From db765fff8d7e1329b14479c2b259c42fc351d764 Mon Sep 17 00:00:00 2001
From: =?UTF-8?q?Max=20L=C3=BCbke?= <mluebke@gfz-potsdam.de>
Date: Fri, 29 Sep 2023 17:16:41 +0200
Subject: [PATCH] Initial commit

---
 CMakeLists.txt |  8 ++++++++
 README.org     | 14 ++++++++++++++
 sycl_comp.cpp  | 38 ++++++++++++++++++++++++++++++++++++++
 3 files changed, 60 insertions(+)
 create mode 100644 CMakeLists.txt
 create mode 100644 README.org
 create mode 100644 sycl_comp.cpp
diff --git a/CMakeLists.txt b/CMakeLists.txt
new file mode 100644
index 0000000..4a68522
--- /dev/null
+++ b/CMakeLists.txt
@@ -0,0 +1,8 @@
+cmake_minimum_required(VERSION 3.25)
+
+project(sycl_example)
+
+find_package(AdaptiveCpp REQUIRED)
+
+add_executable(sycl_comp sycl_comp.cpp)
+add_sycl_to_target(TARGET sycl_comp)
diff --git a/README.org b/README.org
new file mode 100644
index 0000000..a123d06
--- /dev/null
+++ b/README.org
@@ -0,0 +1,14 @@
+#+title: Matrix multiplication with SYCL, yay
+
+This project serves as a sample demonstration of SYCL syntax and offers a
+straightforward program as an illustration.
+
+Its primary objective is to function as a benchmark for executing matrix
+multiplication on a single CPU core while using SYCL for both OpenMP and GPU
+parallelization.
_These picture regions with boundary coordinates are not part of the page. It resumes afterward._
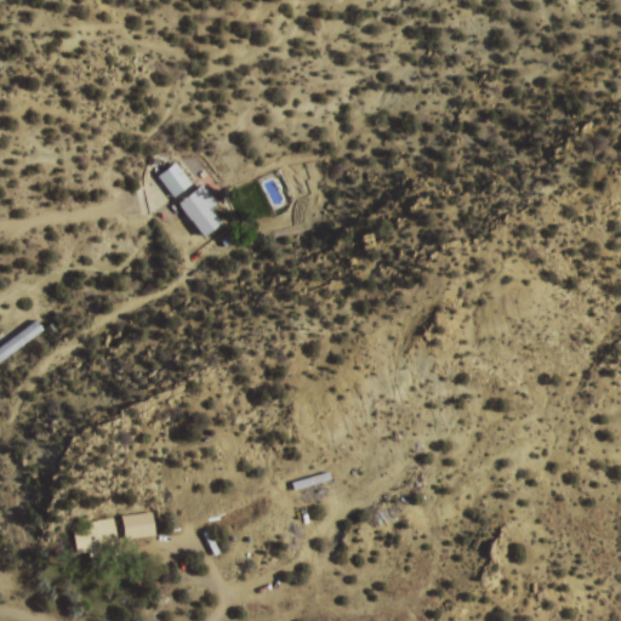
[(193,183),(174,161),(157,177),(176,198),(193,183)]
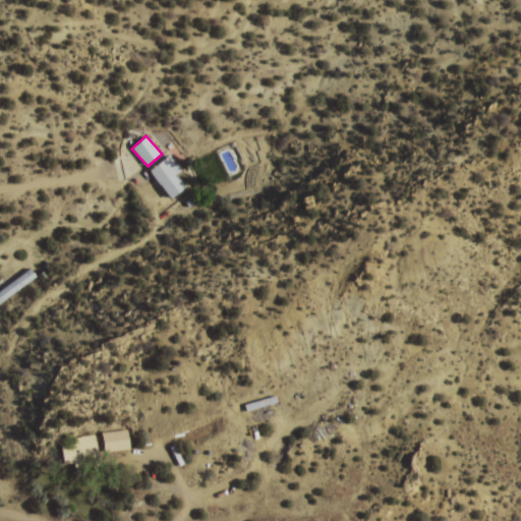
[(179,175),(183,171),(170,155),(150,171),(174,200),(189,187),(179,175)]
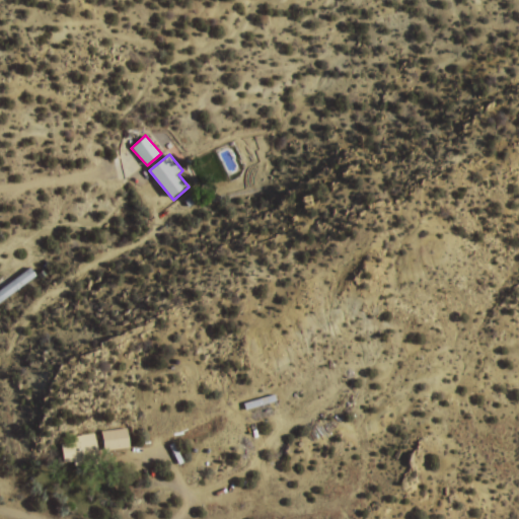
[(0,303),(38,277),(29,266),(0,286),(0,303)]
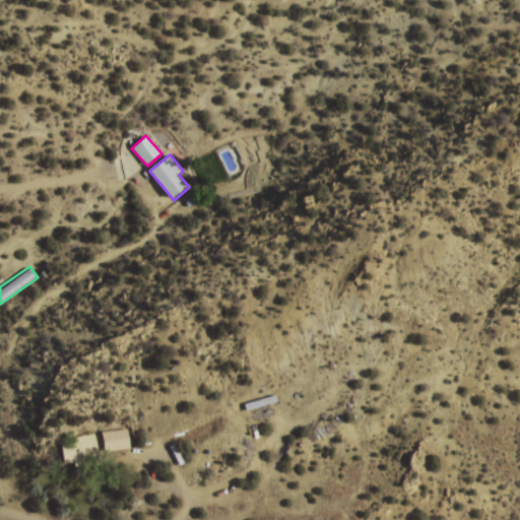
[(270,401),(267,392),(238,404),(242,413),(270,401)]
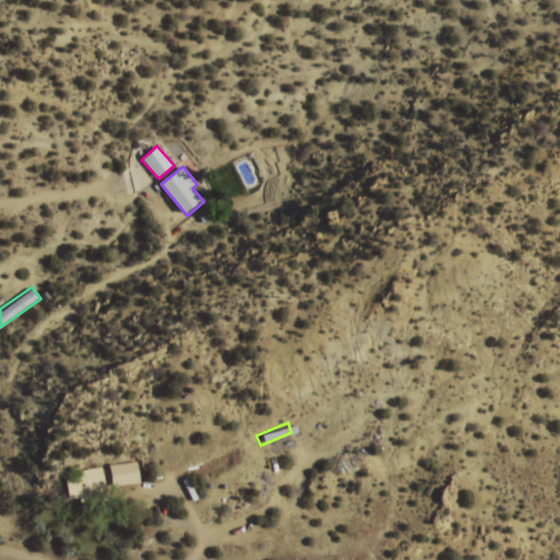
[(112,487),(138,482),(136,462),(109,466),(112,487)]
Subsequently, we will record and analyze the execution times.
+
+At this stage, the project showcases how to transfer and manipulate data on the
+GPU using the Unified Shared Memory (USM) model with explicit data movement.
+Unfortunately, I've encountered a hurdle as my current implementation with =hip=
+lacks a valid USM provider for my graphics card, the AMD Radeon RX 6700 XT,
+preventing me from achieving implicit data movement for demonstration 😔
diff --git a/sycl_comp.cpp b/sycl_comp.cpp
new file mode 100644
index 0000000..d6889cd
--- /dev/null
+++ b/sycl_comp.cpp
@@ -0,0 +1,38 @@
+#include <iostream>
+
+#include <CL/sycl.hpp>
+
+using namespace cl::sycl;
+
+auto main(int argc, char **argv) -> int {
+
+  queue q;
+
+  std::cout << "Using device: " << q.get_device().get_info<info::device::name>()
+            << "\n";
+
+  int hostArray[42];
+  auto deviceArray = static_cast<int *>(malloc_device(42 * sizeof(int), q));
+
+  for (int i = 0; i < 42; i++) {
+    hostArray[i] = i;
+  }
+
+  q.memcpy(deviceArray, hostArray, 42 * sizeof(int));
+  q.wait();
+
+  q.submit([&](handler &h) {
+    h.parallel_for(range<1>(42), [=](auto ID) { deviceArray[ID]++; });
+  });
+
+  q.wait();
+
+  q.memcpy(hostArray, deviceArray, 42 * sizeof(int));
+  q.wait();
+
+  for (int i = 0; i < 42; i++) {
+    std::cout << hostArray[i] << " ";
+  }
+
+  std::cout << "\n";
+}